Tim Peters tim.one@comcast.net
Sat, 03 Aug 2002 23:32:30 -0400


> It's the last line in the loop body that makes empty matches
> a wart if allowed:  they wouldn't advance the position at all, and an
> infinite loop would result.  In order to make them do what you think you
> want, we'd have to add, at the end of the loop body
>    ah, and if the match was emtpy, advance the position again, by, oh,
>    i don't know, how about 1?  That's close to 0 <wink>.

[Andrew Koenig]
> Indeed, that's an arbitrary rule -- just about as arbitrary as the one
> that you abbreviated above, which should really be
> 	    find the next match, but if the match is empty, disregard it;
> 	    instead, find the next match with a length of at least,
> 	    oh, I don't know, how about 1?  That's close to 0 <wink>.

You really think so?  I expect almost all programmers would understand what
"find next non-empty match" means at first glance -- and especially
regexp-slingers, who are often burned in their matching lives by the
consequences of having large pieces of their patterns unexpectedly match an
empty string.  That makes "non-empty match" seem a natural concept to me.

> What I'm trying to do is come up with a useful example to convince
> myself that one is better than the other.

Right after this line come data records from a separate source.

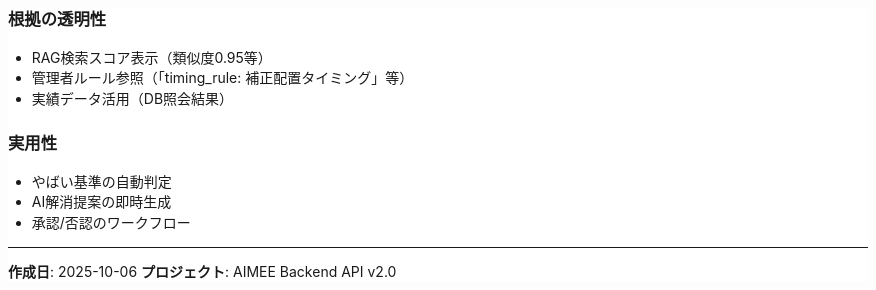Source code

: ### 根拠の透明性
- RAG検索スコア表示（類似度0.95等）
- 管理者ルール参照（「timing_rule: 補正配置タイミング」等）
- 実績データ活用（DB照会結果）

### 実用性
- やばい基準の自動判定
- AI解消提案の即時生成
- 承認/否認のワークフロー

---

**作成日**: 2025-10-06
**プロジェクト**: AIMEE Backend API v2.0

Have you found one yet?  I confess that re.findall() implements a "if the
match was empty, advance the position by 1" rule, as in

>>> re.findall("x?", "abc")
['', '', '', '']

But I don't think we're doing anyone a favor with stuff like that.  I think
it's a dubious idea that

>>> "abc".find('')

"works" too.  If a program does s1.find(s2) and s2 is an empty string, I
expect the chances are good it's a logic error in the program.  Analogies
to, e.g., i+j when j happens to be 0 leave me cold, since I can think of a
thousand reasons for why j might naturally be 0.  But I've had a hard time
thinking of a reasonable algorithm where the expression s1.find(s2) could be
expected to have s2=="" in normal operation (and am sure it would have been
a logic error elsewhere in any uses of string.find() I've made; ditto
searching for, or splitting on, empty strings via regexps).